Netlist Files：HDL code經過合成后轉出的.v檔，或是類比電路跑HSPICE的.sp檔
Stimulus Files：HDL寫的testbench.v經過value change dump轉成.vcd，.vcd再經過VTRAN轉成vector file (.vec)
.vec 是讓軟體用來餵給netlist當input pattern用的
Configuration File：用來設定軟體模擬時，要擷取哪些點的哪些訊息(如電壓或電流)，以儲存在.out與.log
(如果是用GUI介面，可以不需要這個檔案)
Technology file：NanoSim uses a tech. file in place of MOS models during simulation
.out File ：執行模擬后的產出檔案，供turboWave直接讀取以顯示電壓/電流波形
.fsdb File：執行模擬后的產出檔案，供turboWave直接讀取以顯示電壓/電流波形
.log File ：模擬結果的輸出，里面有耗電情況的report
由於NanoSim是Transistor-level simulator，要執行NanoSim有幾種方式

提供類比電路的spice netlist (.sp or .spi)與MOS spice module (含電壓/溫度規格) -- 類比模擬
提供數位電路的gate-level netlist (.v)，cell-base spice simulation module (not cell-base Verilog simulation module)與MOS spice module (含電壓/溫度規格) -- 數位模擬
提供類比電路的spice netlist (.sp or .spi)與數位電路的gate-level netlist (.v)，以VCS搭配NanoSim做類比與數位的混合模擬
書寫testbench之前要了解測試單元的設計規范,要很清楚規范并且要有測試文檔（test bench 的結構和測試情況）
以一個四位計數器為例，計數器程序如下：
//-----------------------------------------------------
// Design Name : counter
// File Name : counter.v
// Function : 4 bit up counter
// Coder : Deepak
//-----------------------------------------------------
module counter (clk, reset, enable, count)；
input clk, reset, enable；
output [3:0] count；
reg [3:0] count；
always @ (posedge clk)
if (reset == 1'b1) begin
count <= 0;
end else if ( enable == 1'b1) begin
count <= count + 1；
end

endmodule
test plan 如下：本test bench是自動檢測測試，我們的 test bench 測試環境如下圖所示：
　　　　　　　　
待測試的設計(DUT)是 test bench中的一部分, 其中 test bench 有 clock generator, reset generator, enable logic generator, and compare logic, which basically calculate the expected count value of counter and compare the output of counter with calculated value.
測試的情況（根據設計說明確定，應盡量使測試完全）：

Reset Test : We can start with reset de-asserted, followed by asserting reset for few clock ticks and deasserting the reset, See if counter sets its output to zero.
Enable Test: Assert/deassert enable after reset is applied.
Random Assert/deassert of enable and reset.
Test bench設計過程：
1. 通式,test bench也是一個模塊，其中包括module名，一般是測試設計名加_tb；進行待測設計的例化；對初始端口的初始化；時鐘的設計；測試結果的輸出。

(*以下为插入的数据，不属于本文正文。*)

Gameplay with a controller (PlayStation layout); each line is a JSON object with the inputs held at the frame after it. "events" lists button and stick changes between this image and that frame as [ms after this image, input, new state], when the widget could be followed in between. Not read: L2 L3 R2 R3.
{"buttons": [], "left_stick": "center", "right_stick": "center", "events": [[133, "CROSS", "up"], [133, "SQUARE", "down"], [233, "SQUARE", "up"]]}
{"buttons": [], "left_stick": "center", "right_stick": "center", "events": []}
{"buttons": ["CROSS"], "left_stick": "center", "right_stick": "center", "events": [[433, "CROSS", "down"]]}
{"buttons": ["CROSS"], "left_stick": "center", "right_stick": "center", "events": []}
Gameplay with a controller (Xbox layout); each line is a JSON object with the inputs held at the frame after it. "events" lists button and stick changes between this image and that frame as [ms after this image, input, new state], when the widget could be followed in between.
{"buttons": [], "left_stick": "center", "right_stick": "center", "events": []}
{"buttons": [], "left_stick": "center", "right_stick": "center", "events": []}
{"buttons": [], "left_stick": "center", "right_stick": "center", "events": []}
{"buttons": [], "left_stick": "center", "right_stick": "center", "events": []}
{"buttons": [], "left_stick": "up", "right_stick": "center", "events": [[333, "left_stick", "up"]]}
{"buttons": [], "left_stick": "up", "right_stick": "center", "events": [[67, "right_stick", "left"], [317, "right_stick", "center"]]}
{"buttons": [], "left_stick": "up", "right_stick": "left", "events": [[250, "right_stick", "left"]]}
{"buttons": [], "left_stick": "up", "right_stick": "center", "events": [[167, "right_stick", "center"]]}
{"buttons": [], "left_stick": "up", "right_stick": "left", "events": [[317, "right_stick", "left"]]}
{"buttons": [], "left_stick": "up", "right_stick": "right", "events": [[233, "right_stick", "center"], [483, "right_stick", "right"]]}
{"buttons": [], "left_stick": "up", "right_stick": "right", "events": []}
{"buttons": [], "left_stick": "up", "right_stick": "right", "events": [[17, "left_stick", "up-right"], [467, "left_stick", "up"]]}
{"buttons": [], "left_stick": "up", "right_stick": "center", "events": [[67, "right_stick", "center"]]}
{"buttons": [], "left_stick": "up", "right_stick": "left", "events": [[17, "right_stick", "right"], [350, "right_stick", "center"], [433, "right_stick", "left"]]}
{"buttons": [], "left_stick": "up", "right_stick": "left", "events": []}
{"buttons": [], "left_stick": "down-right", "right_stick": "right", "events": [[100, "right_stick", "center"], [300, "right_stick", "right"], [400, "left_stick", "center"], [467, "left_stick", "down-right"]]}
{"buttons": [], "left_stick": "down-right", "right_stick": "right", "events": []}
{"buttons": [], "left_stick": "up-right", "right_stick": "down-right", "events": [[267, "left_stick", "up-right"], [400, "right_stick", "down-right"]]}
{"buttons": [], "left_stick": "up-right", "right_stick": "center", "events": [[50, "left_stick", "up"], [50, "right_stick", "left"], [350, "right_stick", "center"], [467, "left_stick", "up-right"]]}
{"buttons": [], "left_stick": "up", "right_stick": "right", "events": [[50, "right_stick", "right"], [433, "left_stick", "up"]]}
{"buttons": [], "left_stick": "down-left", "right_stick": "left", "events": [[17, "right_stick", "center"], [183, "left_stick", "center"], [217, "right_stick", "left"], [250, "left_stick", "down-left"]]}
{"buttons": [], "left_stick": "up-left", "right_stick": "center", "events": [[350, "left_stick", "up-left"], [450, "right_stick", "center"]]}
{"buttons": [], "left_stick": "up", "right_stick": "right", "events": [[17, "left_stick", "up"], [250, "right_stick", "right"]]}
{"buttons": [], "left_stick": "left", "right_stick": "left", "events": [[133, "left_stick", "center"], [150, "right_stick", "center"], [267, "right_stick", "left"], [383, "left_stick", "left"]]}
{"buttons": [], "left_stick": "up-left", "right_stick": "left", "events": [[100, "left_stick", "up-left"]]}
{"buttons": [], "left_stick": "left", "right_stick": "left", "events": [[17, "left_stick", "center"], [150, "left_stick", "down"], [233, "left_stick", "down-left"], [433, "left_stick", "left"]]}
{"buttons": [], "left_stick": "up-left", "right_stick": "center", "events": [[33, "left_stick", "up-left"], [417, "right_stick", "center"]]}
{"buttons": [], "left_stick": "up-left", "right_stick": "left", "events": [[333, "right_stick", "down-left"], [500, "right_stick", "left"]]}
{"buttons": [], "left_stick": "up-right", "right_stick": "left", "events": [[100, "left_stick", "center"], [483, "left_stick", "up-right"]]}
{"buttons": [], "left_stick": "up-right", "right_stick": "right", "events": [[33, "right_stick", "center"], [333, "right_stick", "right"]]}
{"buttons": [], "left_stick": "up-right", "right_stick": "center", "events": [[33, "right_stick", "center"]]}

具體如下：

1 module counter_tb;
2 reg clk, reset, enable;
3 wire [3:0] count;
4
5 counter U0 (
6 .clk (clk),
7 .reset (reset),
8 .enable (enable),
9 .count (count)
10 );
11
12 initial begin
13 clk = 0;
14 reset = 0;
15 enable = 0;
16 end
17
18 always
19 #5 clk = !clk;
20
21 initial begin
22 $dumpfile ("counter.vcd");
23 $dumpvars;
24 end
25
26 initial begin
27 $display(" time, clk, reset, enable, count");
28 $monitor("%d, %b, %b, %b, %d",$time, clk,reset,enable,count);
29 end
30
31 initial
32 #100 $finish;
33
34 //Rest of testbench code after this line
35
36 endmodule

時鐘設計的方法：
系統函數的說明：
$dumpfile is used for specifying the file that simulator will use to store the waveform, that can be used later to view using waveform viewer.
$dumpvars basically instructs the Verilog compiler to start dumping all the signals to "counter.vcd".
$display is used for printing text or variables to stdout (screen), is for inserting tab. Syntax is same as printf.
$monitor keeps track of changes to the variables that are in the list (clk, reset, enable, count). When ever anyone of them changes, it prints their value, in the respective radix specified.
$finish is used for terminating simulation after #100 time units (note, all the initial, always blocks start execution at time 0)

2. 加rest邏輯
假如rest是異步的（activate reset anytime during simulation）利用'events'實現，events can be triggered, and also monitored to see, if a event has occurred.
1 event reset_trigger;
2 event reset_done_trigger;
3
4 initial begin
5 forever begin
6 @ (reset_trigger);
7 @ (negedge clk);
8 reset = 1;
9 @ (negedge clk);
10 reset = 0;
11 -> reset_done_trigger;
12 end
13 end
code our reset logic in such a way that it waits for the trigger event "reset_trigger" to happen, when this event happens, reset logic asserts reset at negative edge of clock and de-asserts on next negative edge as shown in code below. Also after de-asserting the reset, reset logic triggers another event called "reset_done_trigger". This trigger event can then be used at some where else in test bench to sync up.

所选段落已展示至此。